> **Given text**:
---
Monday, March 19, 2018

More U.K. Obscurities On U.S. Labels: Brit's Via Italy: The Rokes

THE ROKES-The Works Of Bartholomew/When The Wind Arises RCA Victor 47-9546 1968

Britons by nationality The Rokes made a career based in Italy in the 60's doing cover versions of British and American tunes in Italian, notching up multiple hits (including a #1 with a reading of Bob Lind's "Cheryl's Going Home") and in doing so wound up being touted as "The Italian Beatles". The flip of  "Cheryl's..", "Piangi Con Me" (re-titled "Let's Live For Today"), was co-written by The Rokes lead singer David "Shel" Shapiro which was then covered in English by the British group the Living Daylights which later led to the Grass Roots version (several US pressings of which wrongly credit Sloan/Barri as the songwriters!) but the real reason we're here is......

Despite their stream of Italian language material the band nonetheless cut a few sides in English, the last of which was today's selection.  Released in Britain in May 17, 1968 (RCA 1694) on exactly the same day as a competing version by Wayne Fontana (re-titled "The Words Of Bartholomew" Fontana TF 933), yet another moment of British record exec treachery (you can read about a similar instance here). The track was co-written by band members David "Shel" Shapiro and Mike Shepstone. It was the band's second (and last) US 45 issued around the same time as it's UK release (their previous US 45 was "Let's Live for Today" released in May 1967 in an effort to capitalize on the Grass Roots hit issued the previous month!).

"The Works Of Bartholomew" is a light weight pop psych about a frustrated sheet metal worker who daydreams of being a famous writer.  It's layered in subtle strings/horns and sits perfectly alongside period pop-psych social observations of tales of the every-man protagonist.

The real gold is the flip "When The Wind Arises", a freakbeat/pop psych opus with its high backing vocals, driving musical backing and trippy interlude with blowing wind sound affects, faintly tinkling piano and the slowly ascending, eerie chorus.

Both sides are available on the Rev-Ola CD compilation "Let's Live For Today: The Rokes In English 1966-68".

Hear "The Works Of Bartholomew":

Hear "When The Wind Arises":

Monday, March 12, 2018

Mod Anthems Part Three: Chris Farlowe's "Buzz With The Fuzz"

CHRIS FARLOW & THE THUNDERBIRDS-Buzz With The Fuzz/You're The One UK Columbia DB 7614 1965

It's been awhile since we chose a "mod anthem" here (we discussed "My Generation" and "The London Boys" here eons ago). Today's subject was cut by Brit r&b stalwarts Chris Farlow and the Thunderbirds (the "e" was dropped from Farlowe's name on all five of his UK Columbia 45's ) and released in Britain in June 1965 and remains one of the most controversial mid 60's British 45's.
---
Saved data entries

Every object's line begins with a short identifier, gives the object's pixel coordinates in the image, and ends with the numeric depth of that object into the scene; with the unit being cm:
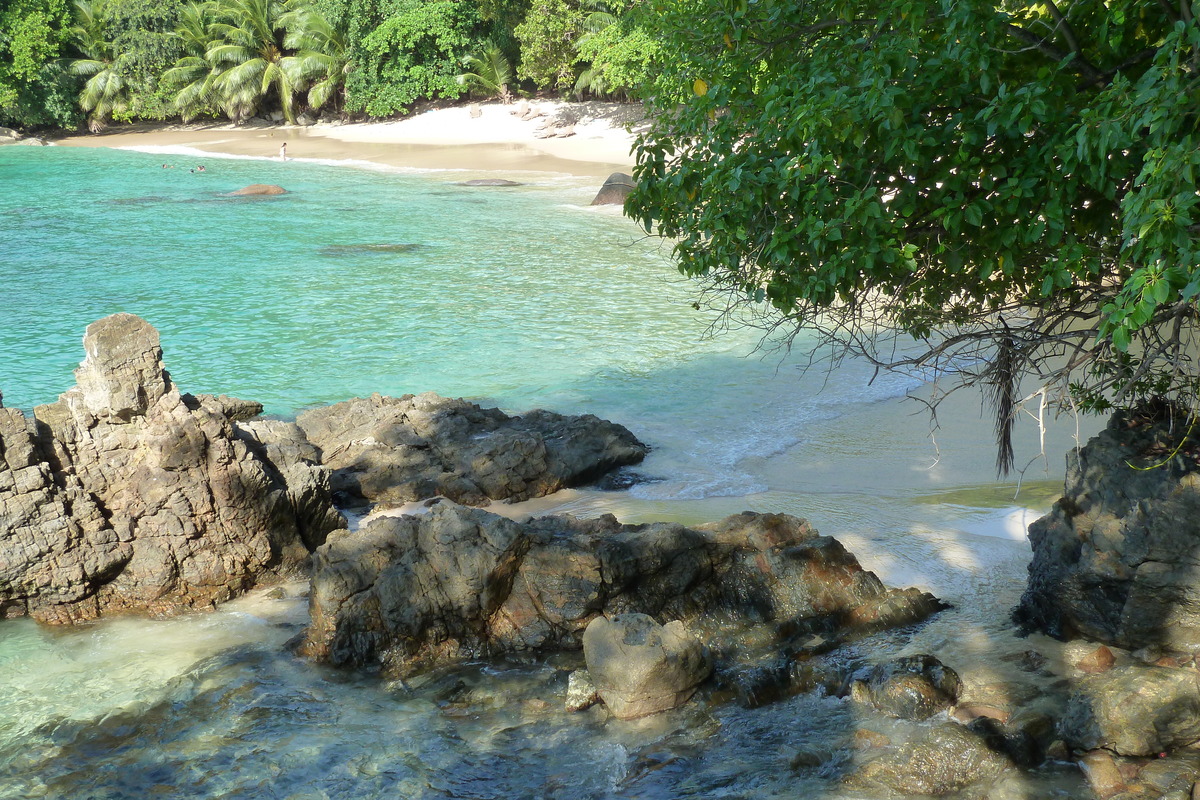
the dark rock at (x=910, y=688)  511
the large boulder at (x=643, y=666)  533
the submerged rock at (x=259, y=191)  3158
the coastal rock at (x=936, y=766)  458
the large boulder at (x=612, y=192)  2773
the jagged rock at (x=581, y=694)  551
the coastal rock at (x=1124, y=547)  510
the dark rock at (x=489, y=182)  3228
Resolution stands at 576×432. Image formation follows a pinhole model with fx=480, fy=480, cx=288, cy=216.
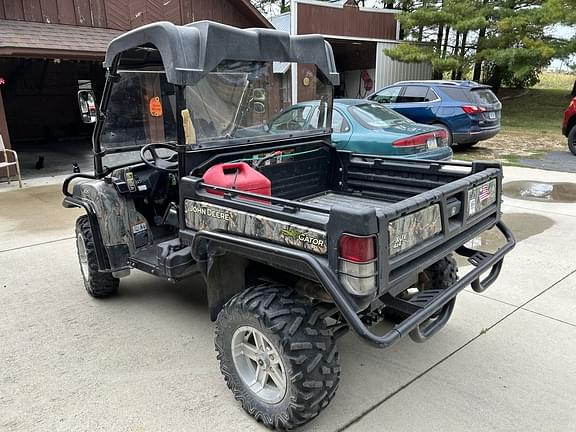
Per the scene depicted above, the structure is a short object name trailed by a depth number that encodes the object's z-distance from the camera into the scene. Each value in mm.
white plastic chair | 8883
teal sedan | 6883
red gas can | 2959
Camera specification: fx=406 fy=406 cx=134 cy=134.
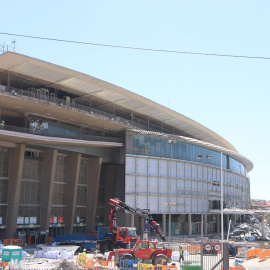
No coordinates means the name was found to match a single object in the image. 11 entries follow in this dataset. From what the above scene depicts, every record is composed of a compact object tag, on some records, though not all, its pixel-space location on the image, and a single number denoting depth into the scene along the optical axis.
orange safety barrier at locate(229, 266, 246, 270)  25.95
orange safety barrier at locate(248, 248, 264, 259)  39.62
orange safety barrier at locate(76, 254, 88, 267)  30.97
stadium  49.75
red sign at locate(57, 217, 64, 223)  58.00
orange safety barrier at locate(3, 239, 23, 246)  45.46
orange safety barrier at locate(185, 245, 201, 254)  40.98
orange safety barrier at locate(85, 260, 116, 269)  29.59
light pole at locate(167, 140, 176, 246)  64.94
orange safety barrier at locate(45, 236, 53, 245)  52.66
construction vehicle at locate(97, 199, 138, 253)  39.31
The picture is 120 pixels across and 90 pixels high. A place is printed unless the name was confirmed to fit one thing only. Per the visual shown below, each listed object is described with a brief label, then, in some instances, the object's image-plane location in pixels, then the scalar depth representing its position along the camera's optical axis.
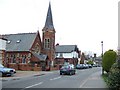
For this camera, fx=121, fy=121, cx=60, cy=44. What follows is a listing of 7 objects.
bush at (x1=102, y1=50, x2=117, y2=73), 13.49
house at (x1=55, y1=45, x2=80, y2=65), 40.25
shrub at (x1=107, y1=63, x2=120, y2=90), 6.28
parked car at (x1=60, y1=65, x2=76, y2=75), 17.54
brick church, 24.88
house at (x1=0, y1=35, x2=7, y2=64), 16.97
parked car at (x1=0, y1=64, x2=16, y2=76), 14.30
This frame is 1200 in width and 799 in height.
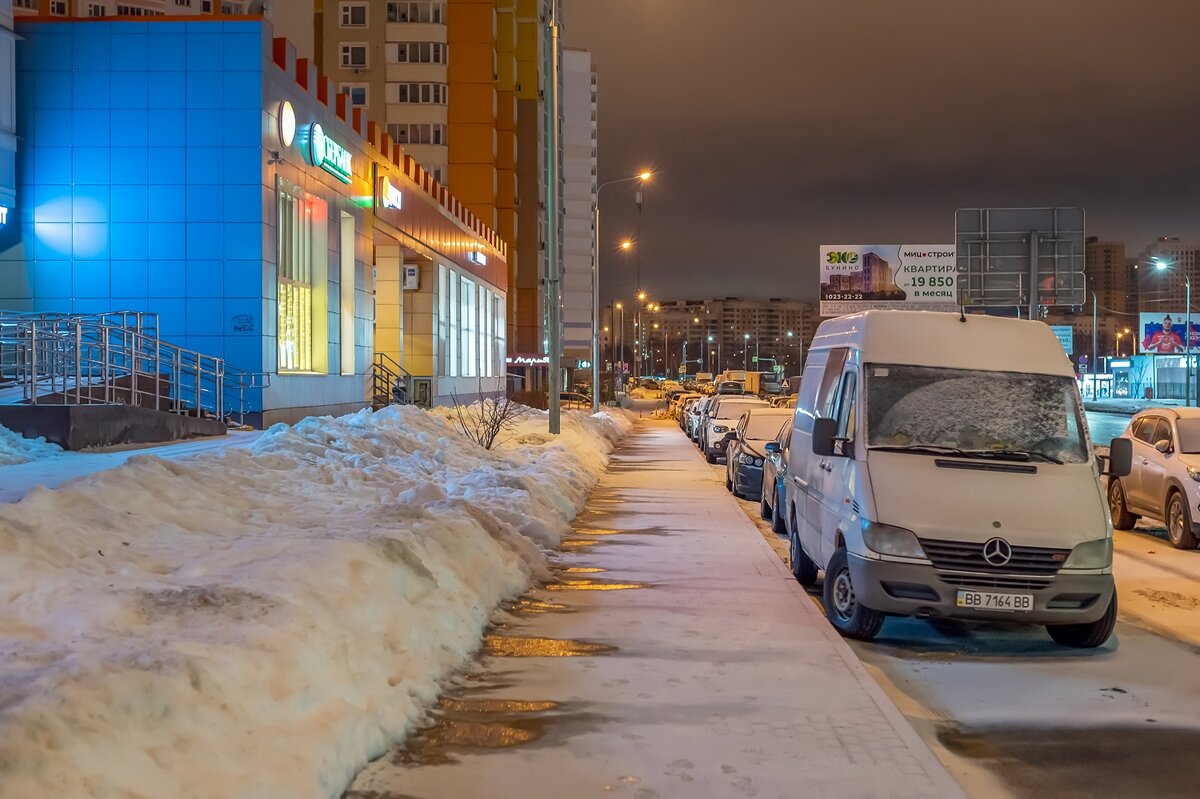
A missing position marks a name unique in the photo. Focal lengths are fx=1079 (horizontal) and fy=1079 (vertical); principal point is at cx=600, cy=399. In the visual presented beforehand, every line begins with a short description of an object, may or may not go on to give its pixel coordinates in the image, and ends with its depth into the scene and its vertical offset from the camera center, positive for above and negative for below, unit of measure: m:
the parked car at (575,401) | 50.50 -1.31
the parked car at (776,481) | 12.43 -1.36
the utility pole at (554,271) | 24.23 +2.39
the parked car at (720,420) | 26.38 -1.15
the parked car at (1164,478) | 13.04 -1.30
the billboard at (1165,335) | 79.25 +3.04
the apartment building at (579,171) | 122.94 +24.30
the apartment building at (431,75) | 66.69 +18.70
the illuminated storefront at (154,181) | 22.53 +4.07
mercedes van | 7.68 -0.80
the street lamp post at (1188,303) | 46.67 +3.59
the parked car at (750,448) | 17.78 -1.24
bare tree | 21.36 -0.97
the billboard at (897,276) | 43.59 +4.06
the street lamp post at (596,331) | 41.39 +1.67
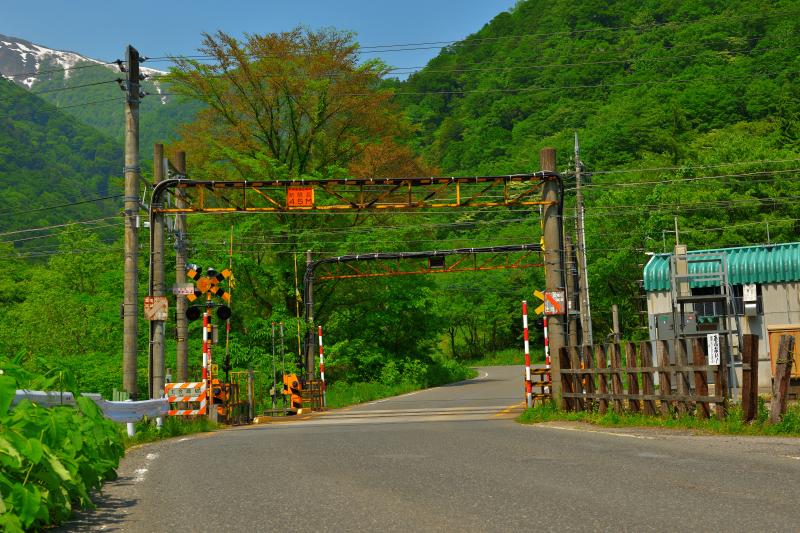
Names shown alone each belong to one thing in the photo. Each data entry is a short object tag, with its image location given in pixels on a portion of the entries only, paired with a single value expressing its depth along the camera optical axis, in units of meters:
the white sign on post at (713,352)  15.23
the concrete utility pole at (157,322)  23.89
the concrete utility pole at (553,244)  23.03
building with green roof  34.69
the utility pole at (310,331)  38.84
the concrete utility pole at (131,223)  21.92
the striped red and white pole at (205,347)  22.55
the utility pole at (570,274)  34.12
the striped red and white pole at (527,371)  23.12
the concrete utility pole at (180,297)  27.02
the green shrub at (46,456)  5.82
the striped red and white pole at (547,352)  25.50
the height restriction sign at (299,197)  26.39
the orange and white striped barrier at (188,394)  21.11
---
> **Tasks to carry out**:
#1 List every record catalog number that appears in the record blog text.
#2 Pick up the record blog text after its final sentence and write what comes next.
These lines are separate material and have no connection to the record blog text.

> **Results of the tasks**:
#1 RCA Victor 47-9546, RCA 1694, Fontana TF 933, UK Columbia DB 7614

#2
"Buzz With The Fuzz" looms large in the legend of mid 60's British mod/r&b sounds, mostly due to it's lyrics which sing about running red lights, rolling up joints, sex with an underage girl and shooting craps. It is alleged that the 45 was banned by the BBC, but I have yet to find much information on it other than that being repeated endlessly in liner notes.  Interestingly the track was not reissued until the late 80's on a Decal records Chris Farlowe LP that took it's title from the track and it was their last release on Columbia so it's possible it DID land them in hot water.  All of that out of the way musically its an amazing slice of Brit 60's mod "Flamingo" r&b: horns, organ (which replicates a police siren) , jazzy guitar breaks (care of ace guitarist Albert Lee) with a catchy delivery not unlike Gunnell Agency mates Georgie Fame and The Blue Flames.

Promotional photo for "Buzz With The Fuzz" c/o

The flip "You're The One" is another slice of frantic Brit r&b.  It's fairly pedestrian until Lee's brilliant guitar solo kicks in followed by a nifty organ solo by Dave Greenslade. Sadly this would be the last single to bear "The Thunderbirds" credit on the label.  With Farlowe's move to Andrew Loog Oldham's Immediate label a few months later his records were recorded featuring studio musicians, though The Thunderbirds continued to back him on live work. Both sides were written by Farlowe (using his real last name Deighton), Albert Lee and Thunderbirds bassist Ricky Charman.

Both sides are available on RPM's highly recommended "Dig The Buzz: Chris Farlowe & The Thunderbirds: First Recordings '62-'65" and "Buzz With The Fuzz" has surfaced on the excellent Brit 60's r&b CD comp "Take My Tip: 25 British Mod Artefacts From The EMI Vaults".

Hear "Buzz With The Fuzz":

Hear "You're The One":

Monday, March 5, 2018

Great Obscure U.K. 60's Sides: The Tornados Go Vocal

THE TORNADOS-Pop-Art Goes Mozart/Too Much In Love To Hear UK Columbia DB 7856 1966

The Tornados were by the time of this 45's release in March of 1966, related to the "Telstar" hit makers in name only. Essentially this Tornados line up were previously The Saxons, another Joe Meek produced instrumental combo who with the addition of Dave Watts (keyboards) fleshed out a "new" Tornados line up.  The other members were Robb Huxley (also known as Robb Gayle, vocals/guitar), Pete Holder (guitar), Roger Holder (bass) and John Davies (drums). Though credited as "The New Tornados" on promo photos the name was never used on records or for appearances.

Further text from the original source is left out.